Excerto selecionado
As aldeias do Vale do Mondego viveram um autêntico pesadelo na semana passada, quando as chamas se aproximaram das casas e consumiram em instantes décadas de trabalho. O fogo foi dado como dominado na manhã de sexta-feira.
É o pior incêndio de que há memória em Aldeia Viçosa (Guarda), onde o fogo trouxe o “inferno” e reduziu a chamas décadas de muito trabalho. Foram horas de pesadelo para a população da aldeia, que viveu, na passada quinta-feira, um dos dias mais negros da sua história. «Não sei o que é o inferno, mas devia ser aquilo», disse Graça Morais a O INTERIOR. «Já vi fogos grandes, mas nunca como este», vinca a habitante, de 56 anos.

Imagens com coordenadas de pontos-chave
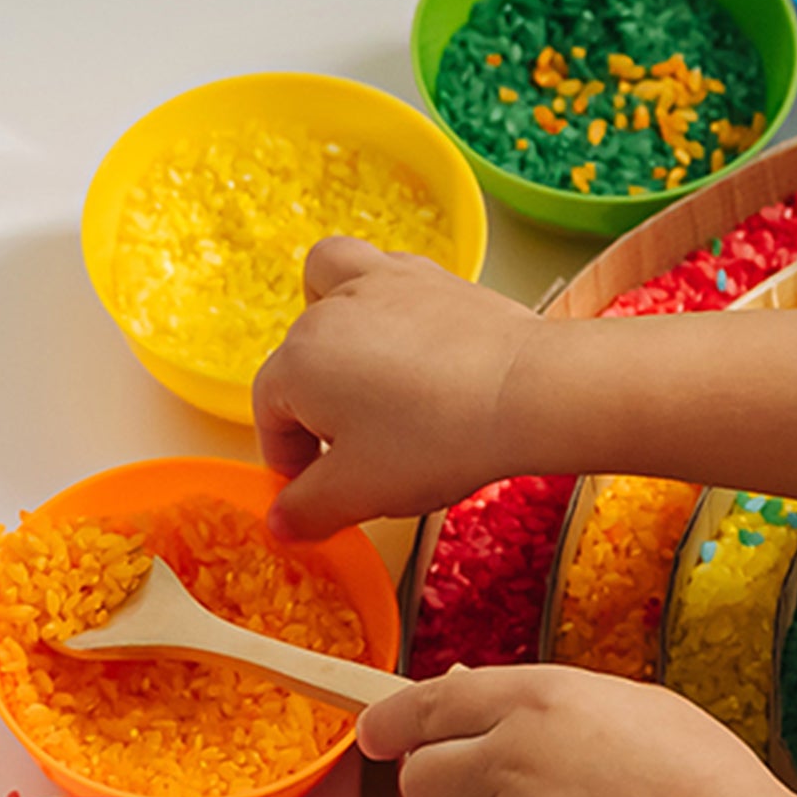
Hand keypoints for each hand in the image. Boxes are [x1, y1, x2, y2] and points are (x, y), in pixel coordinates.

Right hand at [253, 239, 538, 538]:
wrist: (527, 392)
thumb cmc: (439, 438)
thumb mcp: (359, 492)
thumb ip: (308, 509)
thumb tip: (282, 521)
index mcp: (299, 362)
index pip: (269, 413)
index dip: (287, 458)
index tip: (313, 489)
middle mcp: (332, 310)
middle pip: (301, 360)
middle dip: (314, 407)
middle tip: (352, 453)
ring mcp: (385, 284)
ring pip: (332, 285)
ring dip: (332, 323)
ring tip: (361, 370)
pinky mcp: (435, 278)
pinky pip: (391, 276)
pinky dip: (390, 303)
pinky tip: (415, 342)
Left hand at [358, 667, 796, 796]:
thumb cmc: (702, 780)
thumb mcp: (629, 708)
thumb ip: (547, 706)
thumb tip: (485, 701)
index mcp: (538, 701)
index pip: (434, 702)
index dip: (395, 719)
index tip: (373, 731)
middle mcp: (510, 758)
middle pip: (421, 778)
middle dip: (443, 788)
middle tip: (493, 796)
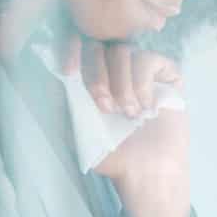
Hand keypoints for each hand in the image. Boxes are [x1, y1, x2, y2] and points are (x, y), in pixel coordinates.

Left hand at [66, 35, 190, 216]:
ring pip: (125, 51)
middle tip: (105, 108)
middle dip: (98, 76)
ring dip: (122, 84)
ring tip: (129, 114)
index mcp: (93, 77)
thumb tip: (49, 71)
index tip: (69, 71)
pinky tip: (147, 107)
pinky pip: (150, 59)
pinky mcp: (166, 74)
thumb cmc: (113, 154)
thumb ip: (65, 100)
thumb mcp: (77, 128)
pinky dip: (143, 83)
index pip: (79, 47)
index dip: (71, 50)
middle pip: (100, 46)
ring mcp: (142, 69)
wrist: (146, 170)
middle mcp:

O que fazer
Prossiga a notícia sobre o incêndio no Vale do Mondego a partir da última frase apresentada.

Resposta à tarefa
A quinta arrendada, à qual dedicou grande parte da sua vida, não é hoje mais do que um “mar” de cinzas a perder de vista. Impedida de sair de casa por familiares e vizinhos na altura do incêndio, por motivos de saúde, a senhora encontrou uma “palheira” e os terrenos já destruídos, bem como as alfaias e mais de mil fardos de feno transformados em cinzas. «Uma “palheira” ainda se safou, mas ali na quinta ardeu tudo, desde oliveiras a casas agrícolas de várias pessoas», sublinha a residente. «Em cinco minutos isto expandiu-se logo», refere. Isto porque o fogo que lavrava no Vale do Mondego chegou a Aldeia Viçosa sem se anunciar, apanhando os moradores desprevenidos. «Na quarta-feira vimos o fogo na serra, mas de manhã estava sossegado», recorda Graça Morais, acrescentando que «perto das 13 horas o meu filho começou a ver muito fumo e disse-me para preparar as mangueiras e encher os baldes». Depois do aviso, as chamas não terão demorado mais de 15 minutos até ameaçarem a sua habitação.
«Puxámos a mangueira do tanque e o meu filho ligou uma máquina de pressão (de lavagem)», conta, lembrando que «as pessoas saíam então da missa e começaram logo a combater o fogo». Já em casa, a moradora só conheceu o desenrolar do incêndio pela boca de quem o combateu. «Foi uma miséria, como é que o fogo passou para a outra margem do rio?», indaga. O filho e um primo ainda conseguiram salvar as suas ovelhas, o que lhes ia custando a vida: «À beira-rio ardeu tudo, eles tiveram de se deitar no chão num pedaço de erva que escapou… Mas as chamas eram enormes, pensaram que morriam», conta, visivelmente emocionada.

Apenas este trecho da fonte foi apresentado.